To be honest, I decided that I wanted to be a web developer after graduating. During my time in uni, I didn't really have an idea of what I wanted to do after graduation, so I just went through the motions of uni life without much of a clue. Not having an idea was a massive problem, so I spoke to a friend of mine and she convinced me to walk the path of a web developer.
Since my web dev journey began after graduation, it might look like university wasn't worth it for me. Well it was, and it wasn't.
University was worth it because it structurally introduced me to the branches of Computer Science (Software Engineering, Database systems, User-Centered Designs, Network Management, Cyber Security). It allowed me the opportunity to test the waters of each branch before deciding, granted I did not jump into any pools.

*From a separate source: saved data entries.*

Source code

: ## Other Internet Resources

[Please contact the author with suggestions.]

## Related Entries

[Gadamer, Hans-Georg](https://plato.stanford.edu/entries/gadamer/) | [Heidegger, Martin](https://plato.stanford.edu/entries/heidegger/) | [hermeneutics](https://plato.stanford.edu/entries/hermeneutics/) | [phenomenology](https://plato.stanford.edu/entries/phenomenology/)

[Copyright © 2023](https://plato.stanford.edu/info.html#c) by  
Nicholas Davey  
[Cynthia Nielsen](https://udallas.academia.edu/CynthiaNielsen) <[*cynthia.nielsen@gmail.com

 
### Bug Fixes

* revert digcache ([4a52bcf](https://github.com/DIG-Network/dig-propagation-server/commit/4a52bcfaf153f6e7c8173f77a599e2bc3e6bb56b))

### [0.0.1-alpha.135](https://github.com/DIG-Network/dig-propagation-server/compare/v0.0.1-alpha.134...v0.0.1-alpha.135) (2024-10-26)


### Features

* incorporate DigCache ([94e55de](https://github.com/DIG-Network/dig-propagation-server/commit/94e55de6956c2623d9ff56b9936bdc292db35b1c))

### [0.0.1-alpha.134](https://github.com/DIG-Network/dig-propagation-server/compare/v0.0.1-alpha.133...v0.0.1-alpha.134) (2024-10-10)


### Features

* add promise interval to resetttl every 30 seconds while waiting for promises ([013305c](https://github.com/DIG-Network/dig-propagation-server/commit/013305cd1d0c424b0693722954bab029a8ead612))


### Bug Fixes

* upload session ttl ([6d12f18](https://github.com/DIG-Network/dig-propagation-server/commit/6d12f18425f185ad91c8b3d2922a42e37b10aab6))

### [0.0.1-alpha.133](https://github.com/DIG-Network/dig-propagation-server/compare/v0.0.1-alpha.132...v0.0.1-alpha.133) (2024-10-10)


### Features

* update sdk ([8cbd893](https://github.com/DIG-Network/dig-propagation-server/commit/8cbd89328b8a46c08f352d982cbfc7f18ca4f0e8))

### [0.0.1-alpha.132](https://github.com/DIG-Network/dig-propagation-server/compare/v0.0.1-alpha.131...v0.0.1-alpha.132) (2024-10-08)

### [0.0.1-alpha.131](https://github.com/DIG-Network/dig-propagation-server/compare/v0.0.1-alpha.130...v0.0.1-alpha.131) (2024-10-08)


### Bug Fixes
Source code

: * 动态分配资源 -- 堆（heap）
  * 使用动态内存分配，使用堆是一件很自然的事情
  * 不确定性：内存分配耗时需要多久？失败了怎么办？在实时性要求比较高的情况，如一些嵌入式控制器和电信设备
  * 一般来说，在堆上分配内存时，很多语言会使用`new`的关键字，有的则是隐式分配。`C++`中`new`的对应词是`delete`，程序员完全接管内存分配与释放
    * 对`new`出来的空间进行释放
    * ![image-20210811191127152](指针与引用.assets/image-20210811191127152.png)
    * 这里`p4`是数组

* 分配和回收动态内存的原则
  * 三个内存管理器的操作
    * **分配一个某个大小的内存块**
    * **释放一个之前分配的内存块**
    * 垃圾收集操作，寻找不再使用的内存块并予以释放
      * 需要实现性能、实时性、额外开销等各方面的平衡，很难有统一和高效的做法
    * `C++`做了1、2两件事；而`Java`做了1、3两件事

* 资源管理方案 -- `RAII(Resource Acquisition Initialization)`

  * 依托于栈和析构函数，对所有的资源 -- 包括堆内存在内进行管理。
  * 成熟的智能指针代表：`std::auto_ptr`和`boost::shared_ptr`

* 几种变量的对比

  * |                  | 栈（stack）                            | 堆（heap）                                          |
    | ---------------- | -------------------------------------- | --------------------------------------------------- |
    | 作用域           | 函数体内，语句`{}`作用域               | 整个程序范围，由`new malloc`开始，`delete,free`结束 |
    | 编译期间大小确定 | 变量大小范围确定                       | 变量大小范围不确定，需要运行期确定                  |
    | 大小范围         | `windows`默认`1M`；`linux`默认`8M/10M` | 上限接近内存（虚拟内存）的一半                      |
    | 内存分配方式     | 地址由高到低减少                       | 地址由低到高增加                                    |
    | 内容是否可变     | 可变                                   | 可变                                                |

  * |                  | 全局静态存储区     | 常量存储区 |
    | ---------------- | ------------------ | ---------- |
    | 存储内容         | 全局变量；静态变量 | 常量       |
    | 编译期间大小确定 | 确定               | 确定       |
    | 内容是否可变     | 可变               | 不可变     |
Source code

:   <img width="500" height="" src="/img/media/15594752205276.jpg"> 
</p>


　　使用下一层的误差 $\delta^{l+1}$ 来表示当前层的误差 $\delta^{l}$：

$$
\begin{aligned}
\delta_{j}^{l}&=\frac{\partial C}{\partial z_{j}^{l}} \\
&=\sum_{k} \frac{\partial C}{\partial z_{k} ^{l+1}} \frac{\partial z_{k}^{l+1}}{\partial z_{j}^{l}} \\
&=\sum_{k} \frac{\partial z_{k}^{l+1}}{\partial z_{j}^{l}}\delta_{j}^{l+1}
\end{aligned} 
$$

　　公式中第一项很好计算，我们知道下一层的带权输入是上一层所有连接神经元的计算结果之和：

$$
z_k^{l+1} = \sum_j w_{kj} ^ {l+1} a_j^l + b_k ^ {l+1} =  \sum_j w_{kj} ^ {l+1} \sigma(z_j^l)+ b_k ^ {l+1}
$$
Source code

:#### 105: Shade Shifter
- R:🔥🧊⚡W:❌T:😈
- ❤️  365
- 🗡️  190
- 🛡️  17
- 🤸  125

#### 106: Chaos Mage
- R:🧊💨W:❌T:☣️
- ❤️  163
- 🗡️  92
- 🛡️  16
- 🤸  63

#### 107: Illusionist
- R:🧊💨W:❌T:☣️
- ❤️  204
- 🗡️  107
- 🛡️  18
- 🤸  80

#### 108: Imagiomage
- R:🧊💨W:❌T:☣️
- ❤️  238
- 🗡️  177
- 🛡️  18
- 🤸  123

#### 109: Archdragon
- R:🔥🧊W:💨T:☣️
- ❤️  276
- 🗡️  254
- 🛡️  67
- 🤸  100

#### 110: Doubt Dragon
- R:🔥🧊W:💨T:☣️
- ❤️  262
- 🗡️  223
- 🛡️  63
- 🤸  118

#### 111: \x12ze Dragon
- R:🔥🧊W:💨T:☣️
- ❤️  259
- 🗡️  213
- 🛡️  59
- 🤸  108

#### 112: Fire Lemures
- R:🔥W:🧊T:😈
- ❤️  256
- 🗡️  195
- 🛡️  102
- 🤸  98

There are a lot of opportunities that are available in Universities. Hackathons, career events, career support, events, societies, opportunities given by lecturers, what have you. All these opportunities are great ways to gain experience, unlock more doors, network, the list goes on. Unfortunately for me, I did not take these opportunities which in my eyes was a form of self-sabotage. Pretty much a frog in a well sort of situation.
The issue was I had pretty much 0 experience in web development. I faintly remember a web dev fundamentals module I did back in year one but it became a fuzzy memory. Whelp, no time like the present! I got stuck into the web dev courses in freeCodeCamp:
- Responsive Web Design
- Front End Development Libraries
freeCodeCamp was great at easing me into the world that is web dev, I recommend it for anyone starting out.
After completing the web courses in freeCodeCamp I bounced around free/paid courses, learning what I could. Some courses worthy of note were the Full Stack UI course, a bit of Svelte, and the NodeJS course from
Udemy made by the amazing Andrew Mead. Why learn back-end?
Because every front-end developer should have some experience with back-end for their personal projects (and vice versa).
AND AFTER THAT, I got stuck into a 100 days of daily UI challenge which involved designing one UI every day, based on a prompt, for 100 days. That took a while. Some of my "best" work can be seen over at Polyworks.
So that's how I started my web dev journey. I skipped out on all the issues regarding procrastinating, lack of motivation, what have you. Perhaps that'll be for another time.
Presently I'm on day 69 of a 100 days of Threejs challenge. In this challenge, I have committed to learning the Threejs library every day for 100 days. I've already gone through the basics of Threejs (and blender) with the help of Bruno Simon and his course, Threejs Journey. So far I've made a portal scene and a model of my room.
My next project involves going back to secondary school level maths to help me understand the mystery that are shaders.